• [Assigned task]:
Transcribe the data in full and exactly, omitting any pictures.

■ ■ ■ ■ ■ ■ ■

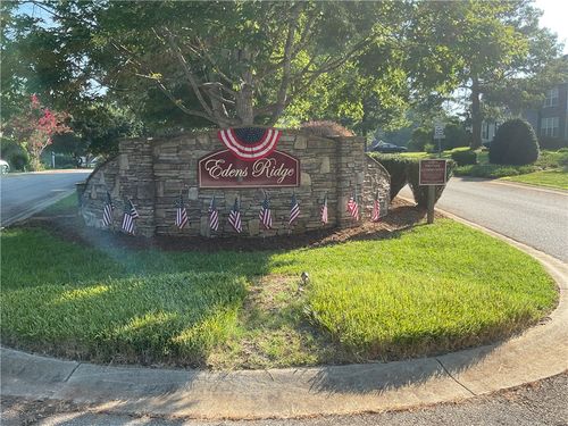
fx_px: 476
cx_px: 284
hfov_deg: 61.7
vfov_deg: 48.2
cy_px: 213
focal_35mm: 29
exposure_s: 1/509
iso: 16
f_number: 1.8
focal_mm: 3
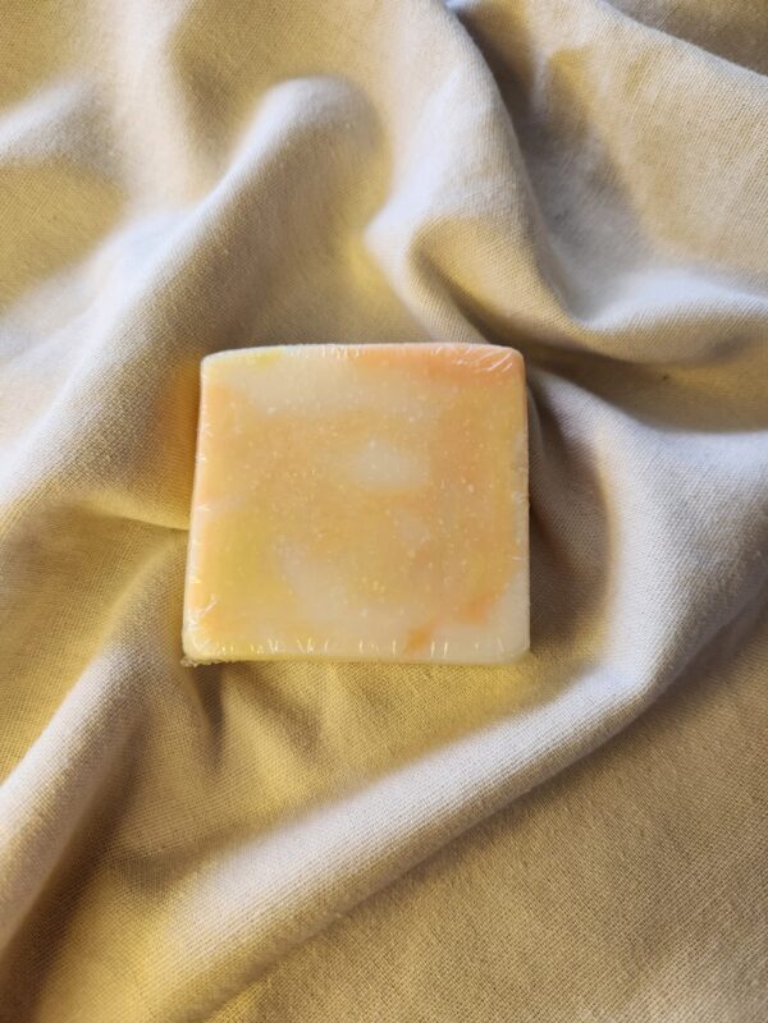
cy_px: 512
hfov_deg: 58.9
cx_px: 384
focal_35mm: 23
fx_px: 680
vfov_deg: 73.9
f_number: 1.8
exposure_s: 1/120
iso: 160
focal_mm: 5.4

■ ■ ■ ■ ■ ■ ■

• [Exercise result]:
fx_px: 476
cx_px: 284
hfov_deg: 61.7
vfov_deg: 48.2
cy_px: 213
focal_35mm: 29
exposure_s: 1/509
iso: 16
f_number: 1.8
focal_mm: 3
cy_px: 512
hfov_deg: 58.9
cx_px: 384
focal_35mm: 23
fx_px: 680
vfov_deg: 73.9
f_number: 1.8
exposure_s: 1/120
iso: 160
focal_mm: 5.4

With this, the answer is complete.